Benchmark to measure the training throughput of a 7B LoRA model and a 1.4B baseline on standard EC2 instances. Uses Terraform to manage instances.
To run this benchmark, you'll need to have an AWS account. You'll also need sufficient quota to spin up the number of g5.xlarge
instances that you want to test with.
You'll also need to obtain access to the meta-llama/Llama-2-7b-chat-hf
model on Hugging Face. If you haven't already, you'll need to create an account on Hugging Face and follow the instructions on the model's page. Then, you'll need an HF access token for your account, which you can generate from this page.
- Install Terraform
- Run
pip install -r requirements.txt
- Install the AWS CLI and configure it with your credentials
terraform apply -var "public_key=$(cat $path_to_your_id_rsa_dot_pub_or_equivalent)"
First, wait 80 seconds or so for the instances to be ready.
$ sleep 80
Then, run the script that runs the benchmark:
$ python run.py --ssh-privkey-path $path_to_your_id_rsa_or_equivalent --hf-auth-token $your_hf_auth_token
After a while, after training runs are kicked off, you should see output like:
Node 0: Average step time ____ ms...
Node 0: Average step time ____ ms...
Node 0: Average step time ____ ms...
Node 0: Average step time ____ ms...
...
Make sure to tear down your Terraform stack once done, to avoid paying more than necessary for GPU instances.
$ terraform destroy -var "public_key="

— Set task 1 —
In the benchmark instructions, replace "credentials" with "access keys" and write out the stretch that begins at the words "- Install Terraform" and stops after "to be ready.".
— Set task 2 —
Turn the paragraph of the benchmark instructions that begins "You'll also need to obtain access" into a short list that keeps its main facts.

— Data lines —
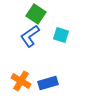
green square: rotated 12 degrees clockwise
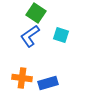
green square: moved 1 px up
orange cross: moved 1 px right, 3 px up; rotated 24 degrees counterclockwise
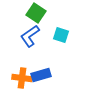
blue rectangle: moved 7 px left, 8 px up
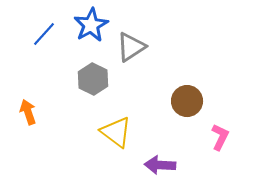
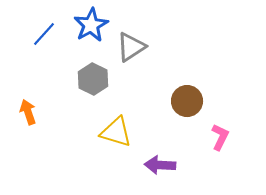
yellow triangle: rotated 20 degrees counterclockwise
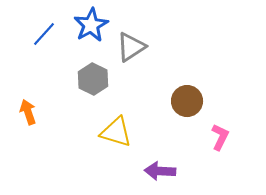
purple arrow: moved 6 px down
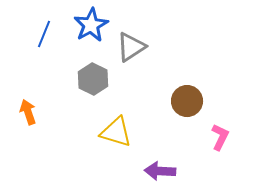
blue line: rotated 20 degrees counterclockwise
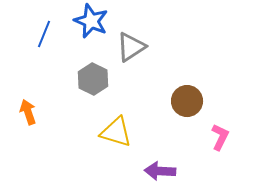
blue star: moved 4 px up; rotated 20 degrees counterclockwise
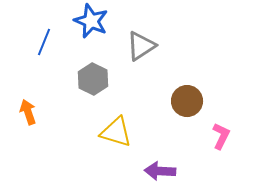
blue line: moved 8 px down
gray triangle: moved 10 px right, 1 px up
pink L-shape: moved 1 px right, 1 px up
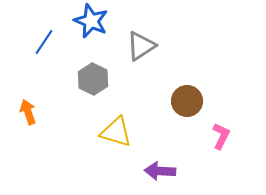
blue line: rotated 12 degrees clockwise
==
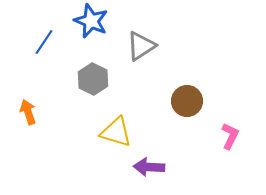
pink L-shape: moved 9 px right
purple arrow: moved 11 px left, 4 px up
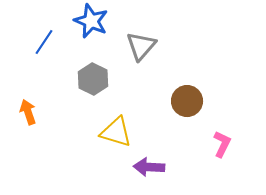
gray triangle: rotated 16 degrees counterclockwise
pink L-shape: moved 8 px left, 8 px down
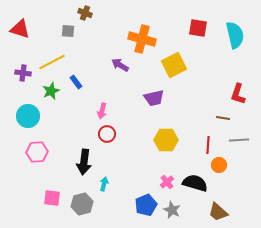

— Correct response 1 —
- Install Terraform
- Run
pip install -r requirements.txt
- Install the AWS CLI and configure it with your access keys
terraform apply -var "public_key=$(cat $path_to_your_id_rsa_dot_pub_or_equivalent)"
First, wait 80 seconds or so for the instances to be ready.

— Correct response 2 —
- Get access to the meta-llama/Llama-2-7b-chat-hf model on Hugging Face.
- If you don't have one yet, create a Hugging Face account and follow the instructions on the model's page.
- Generate an HF access token for your account.